Storing records

Save records into a local SQLite store across calls, read them back with db query, and manage the page cache.

linkedin has no bulk crawler: no sitemap seed, no queue, no drain. The way you build a dataset is to pass --save on the commands that support it, run them as many times as you like, and read the accumulated records back out with db. Everything lands in one SQLite file under your data dir.

Saving records

profile, company, and jobs --hydrate all take --save, which upserts each record into the store.

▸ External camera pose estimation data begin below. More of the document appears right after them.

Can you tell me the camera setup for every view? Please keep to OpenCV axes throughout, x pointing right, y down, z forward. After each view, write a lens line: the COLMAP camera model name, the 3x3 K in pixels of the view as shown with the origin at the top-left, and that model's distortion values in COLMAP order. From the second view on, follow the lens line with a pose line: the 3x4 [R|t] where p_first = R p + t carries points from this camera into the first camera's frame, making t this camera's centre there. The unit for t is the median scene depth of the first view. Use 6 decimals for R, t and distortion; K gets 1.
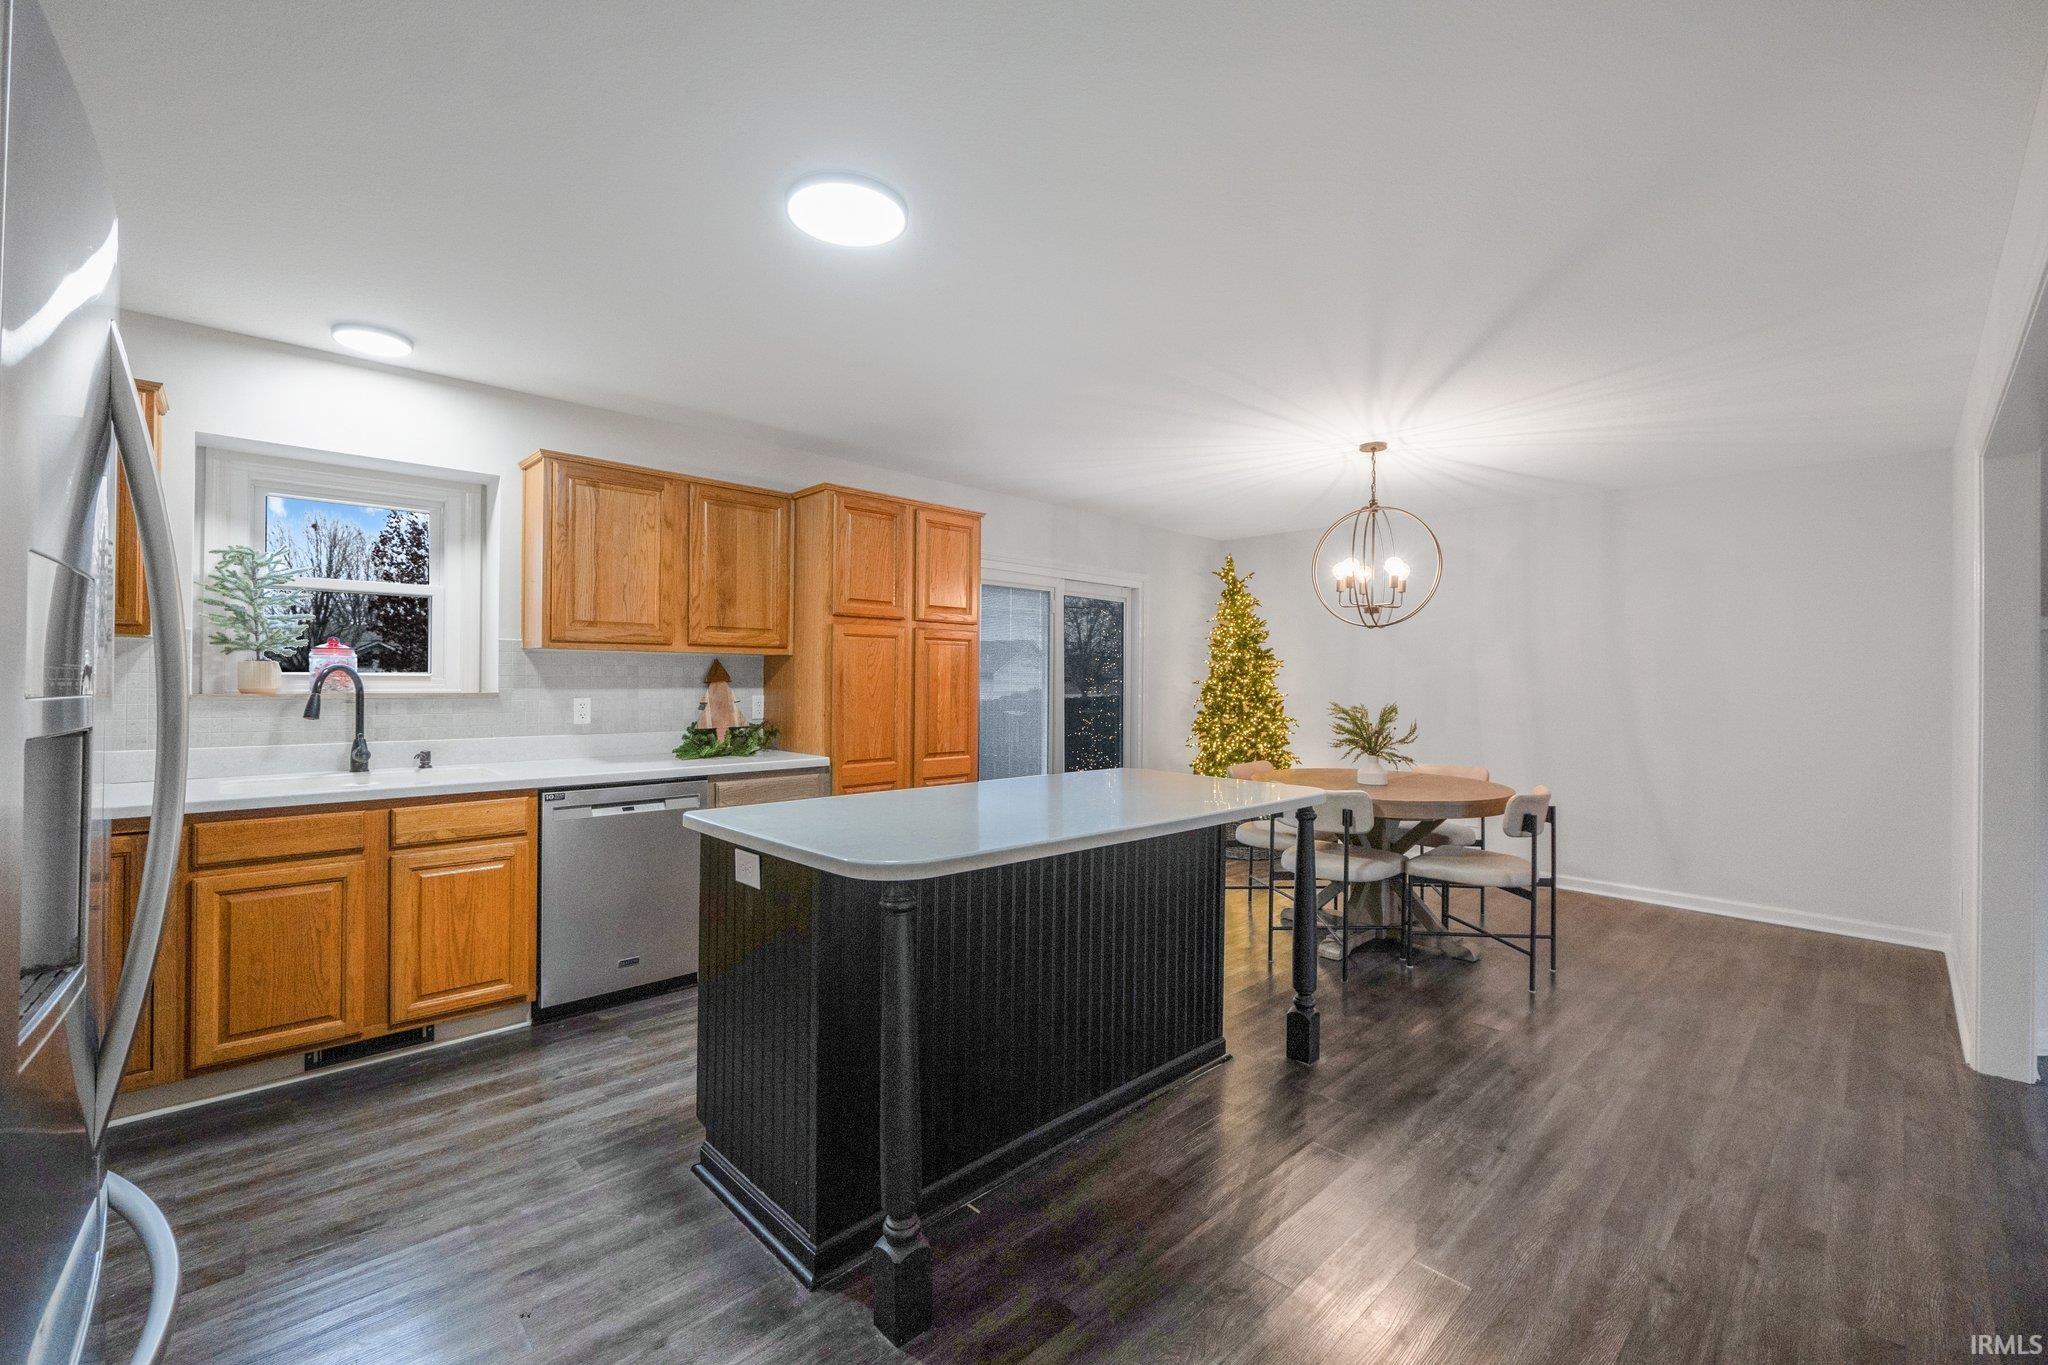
lens RADIAL K [[846.0, 0, 1021.1], [0, 846.0, 686.7], [0, 0, 1]] dist [-0.011179, 0.000242]
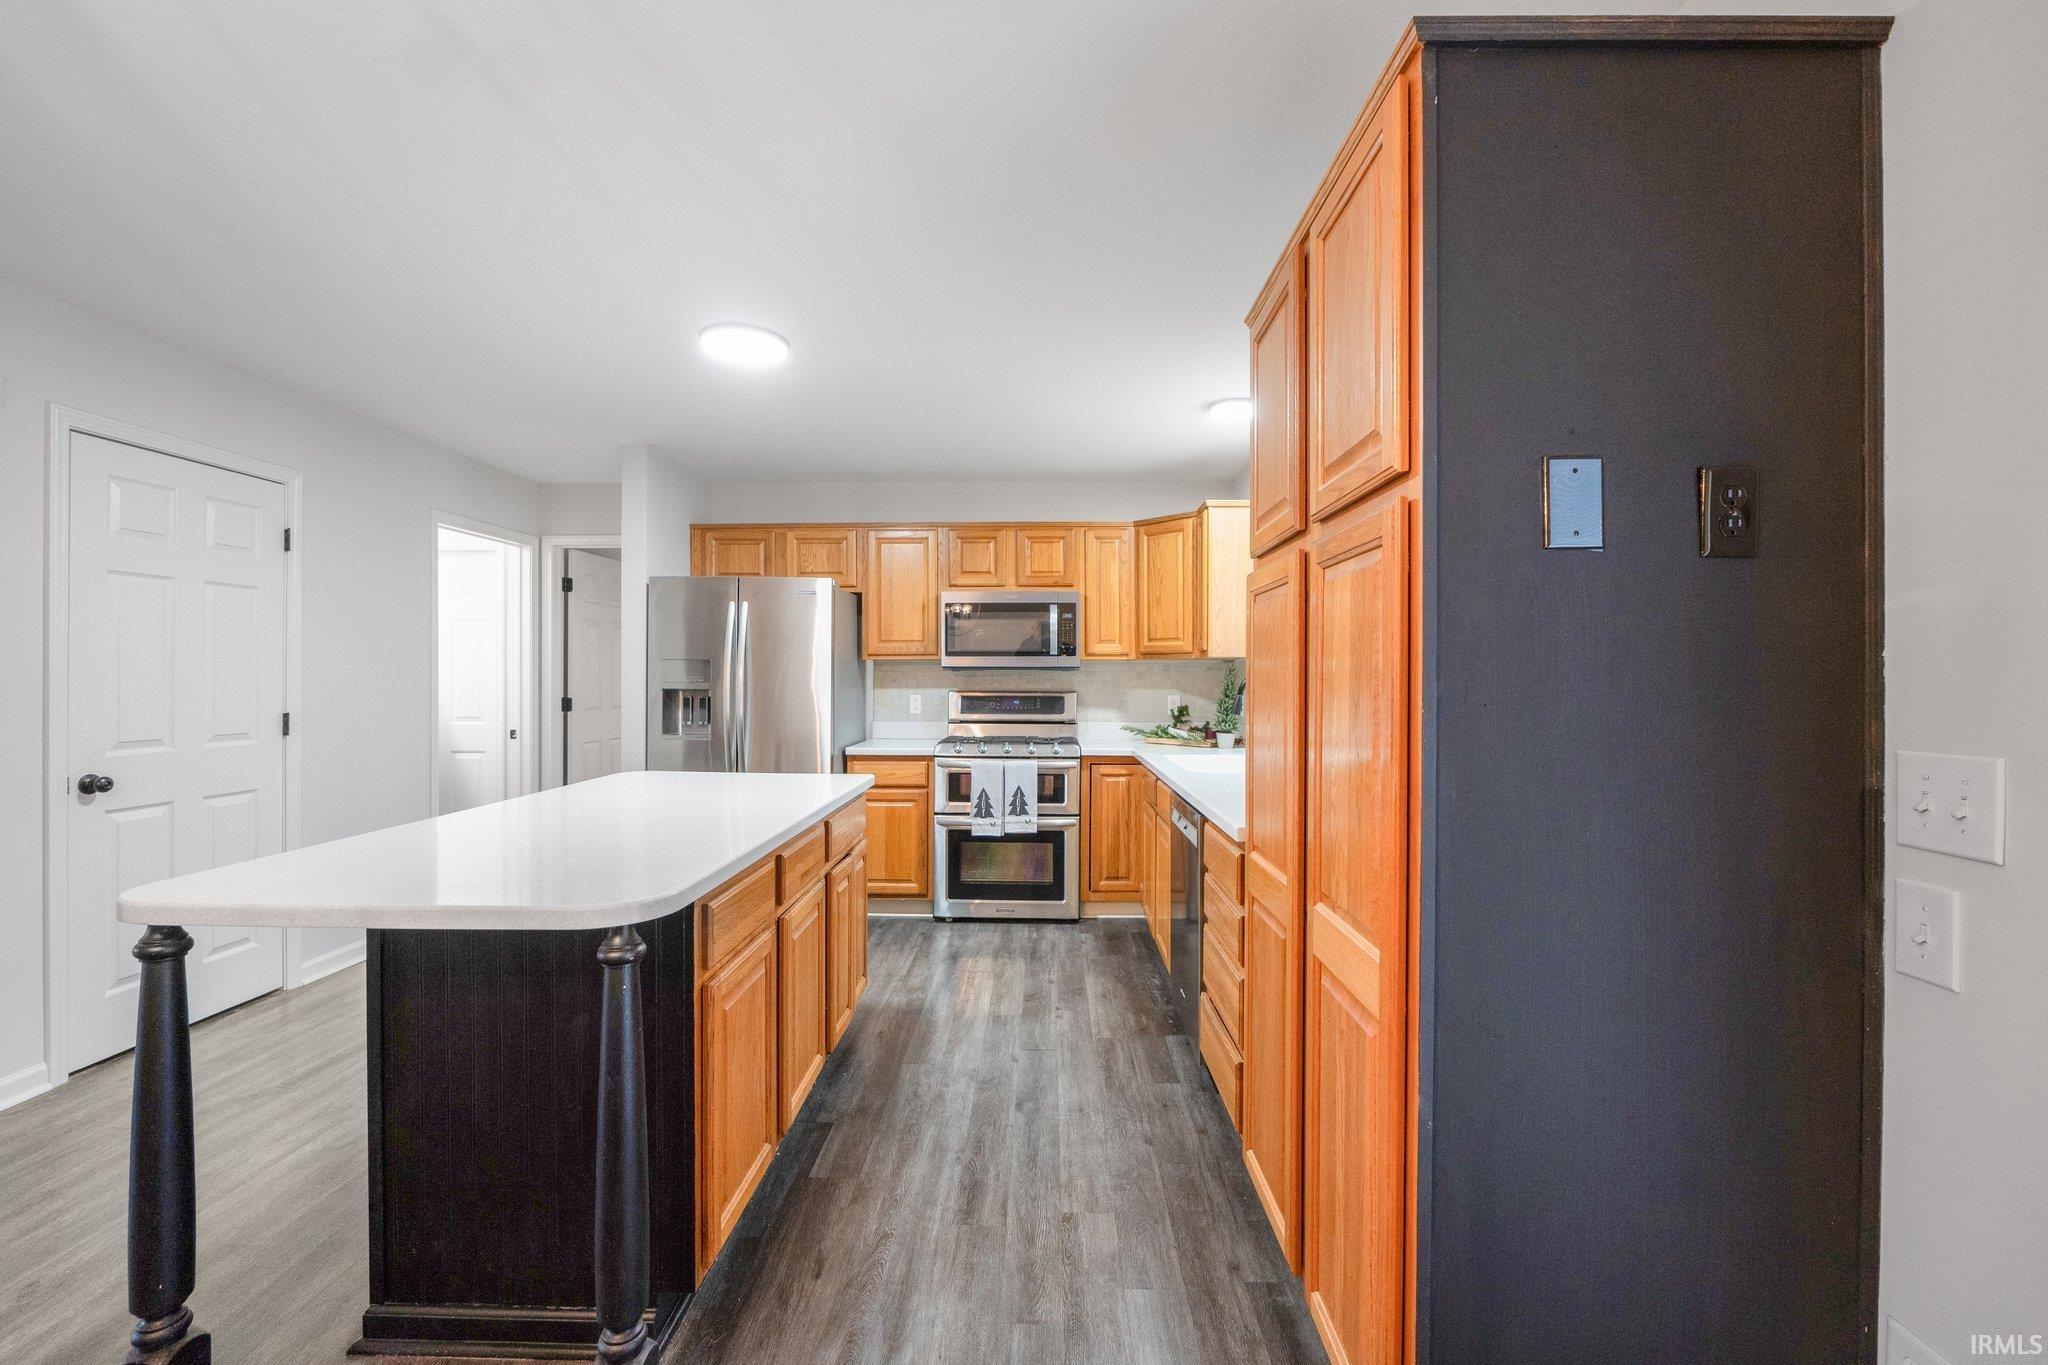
lens RADIAL K [[846.0, 0, 1033.3], [0, 846.0, 674.4], [0, 0, 1]] dist [-0.011179, 0.000242]
pose [[-0.700858, -0.013727, -0.713168, 0.227081], [-0.014650, 0.999881, -0.004848, -0.008263], [0.713150, 0.007050, -0.700976, 1.171637]]
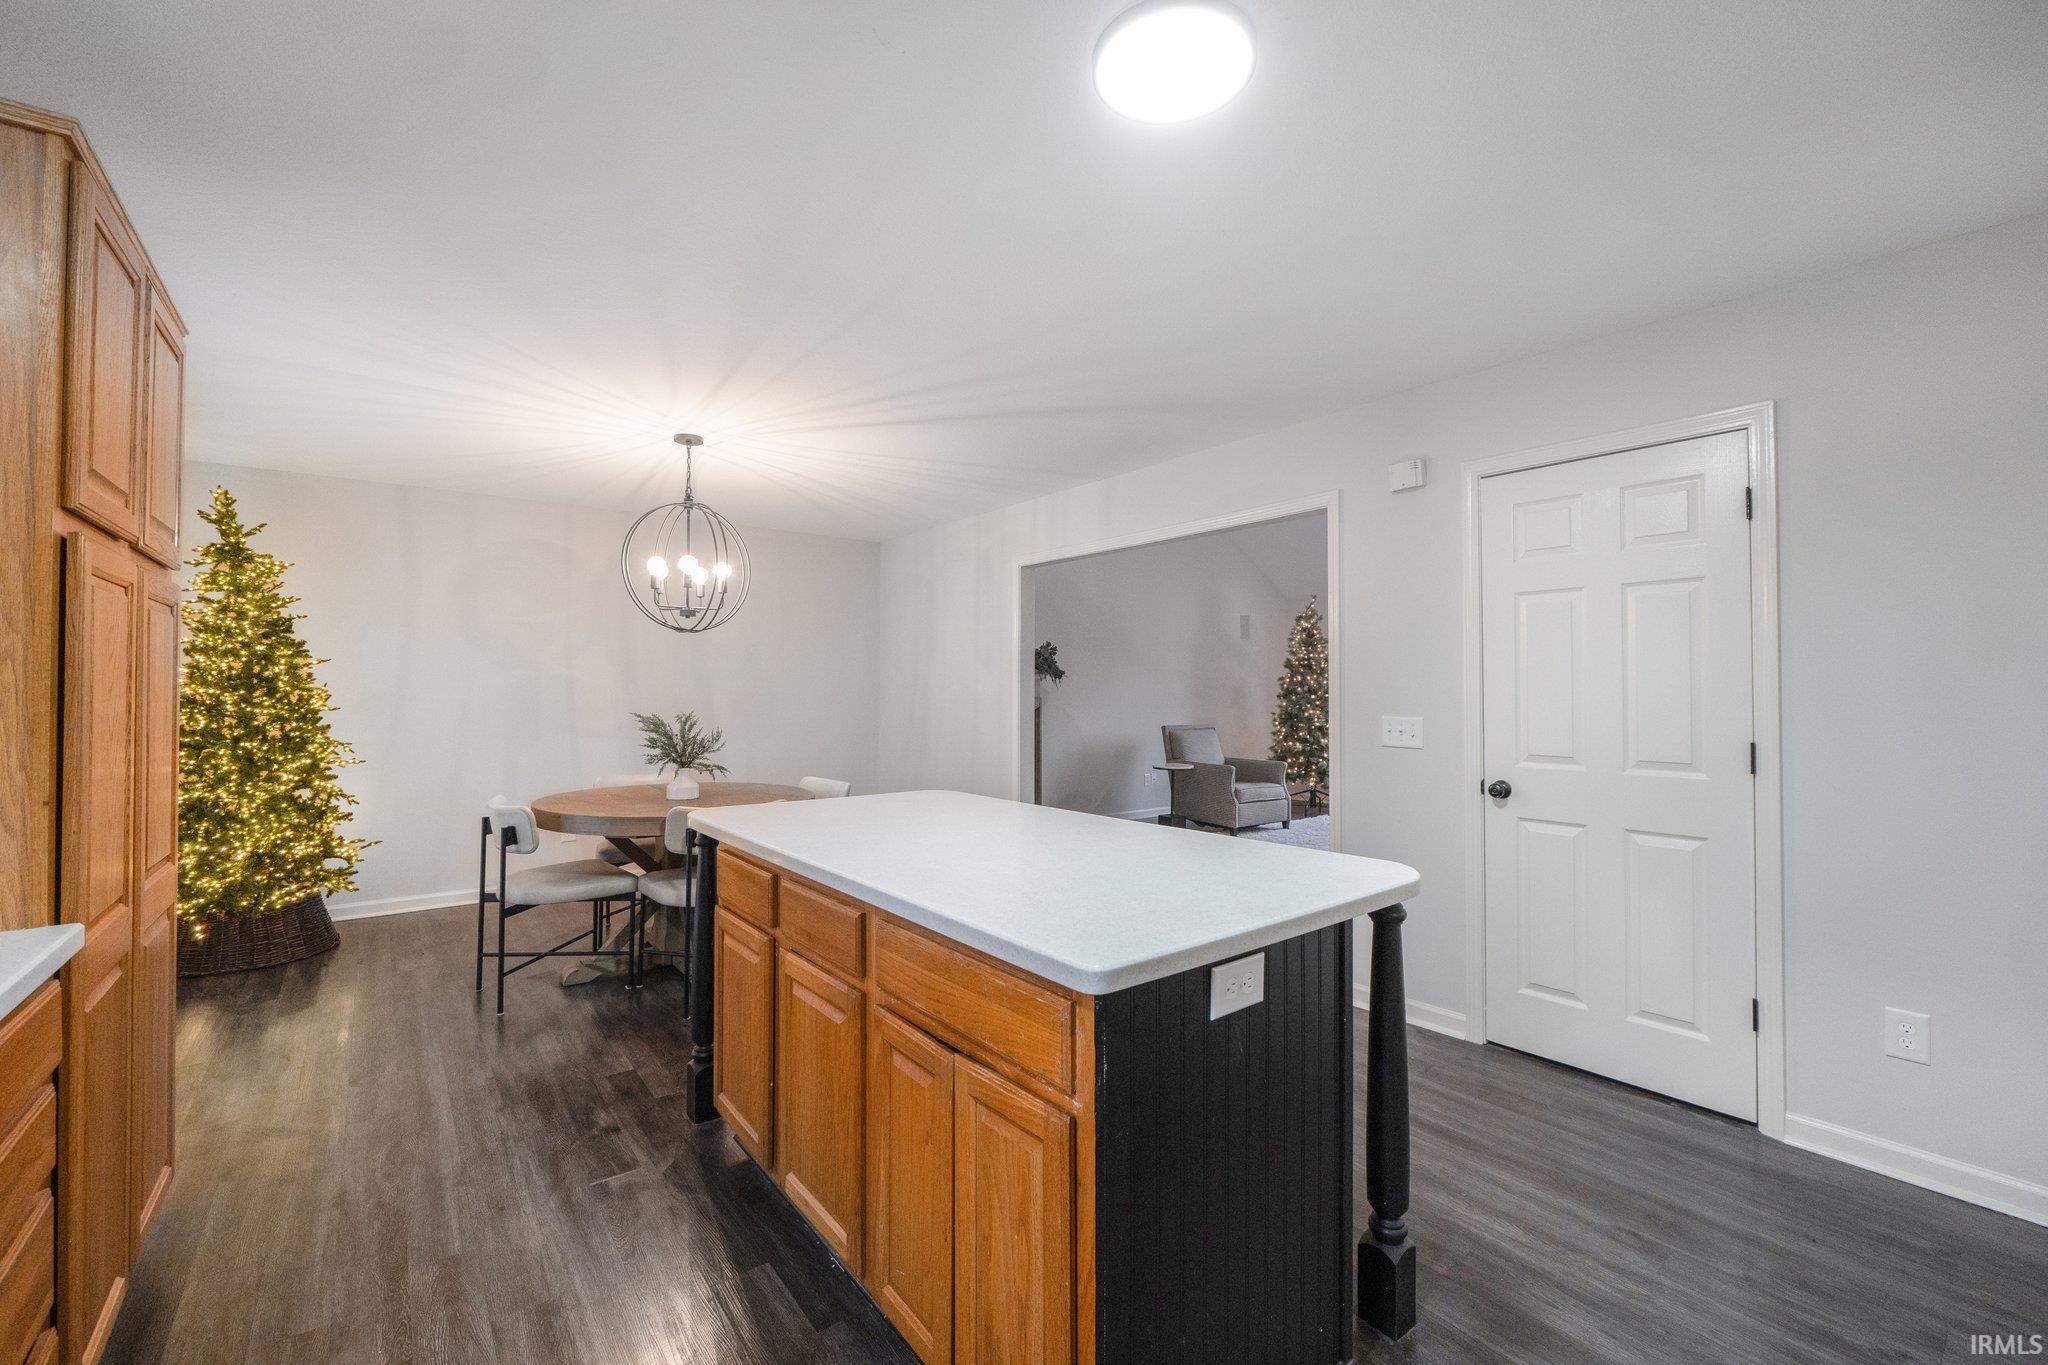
lens RADIAL K [[846.0, 0, 1025.2], [0, 846.0, 678.8], [0, 0, 1]] dist [-0.011179, 0.000242]
pose [[0.103465, 0.002627, 0.994630, -0.477811], [0.008282, 0.999960, -0.003502, -0.011083], [-0.994599, 0.008600, 0.103439, 0.532371]]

Run them across a session and the store fills up:

linkedin company microsoft --save
linkedin company github --save
linkedin profile williamhgates --save
linkedin jobs "golang engineer" --hydrate --save -n 50

Because it is an upsert, re-running a command updates the existing row rather than duplicating it, so you can refresh a record later by saving it again (add --refresh to force a fresh fetch first).

Reading the store back

db works with the local SQLite store:

linkedin db path     # print the store file path
linkedin db count    # how many records are stored
linkedin db query    # read stored records back out

db query emits the stored records through the same formatter as everything else, so you can shape and pipe them:

linkedin db query --output jsonl | jq -r .name
linkedin db query --fields name,industry,employees

A small dataset, end to end

Building a slice of companies and their open roles looks like this:

linkedin company microsoft --posts --save
linkedin jobs "golang engineer" --location "United States" --hydrate --save -n 100
linkedin db query --output jsonl > dataset.jsonl

The page cache

Separate from the store, every fetch goes through an on-disk cache (content-addressed, gzip), so a repeat run does not re-fetch pages that have not changed. cache manages it:

linkedin cache path                                       # the cache directory path
linkedin cache info                                       # location, file count, size
linkedin cache clear                                      # remove every cached page

The cache TTL defaults to 24 hours. Bypass it for one run with --no-cache, or force a re-fetch with --refresh.

Where state lives

The store and cache both live under the data dir; point that elsewhere with --data-dir or LINKEDIN_DATA_DIR. The store file is fixed at <data-dir>/linkedin.db, so to keep one corpus per project, point --data-dir at a per-project directory. See configuration.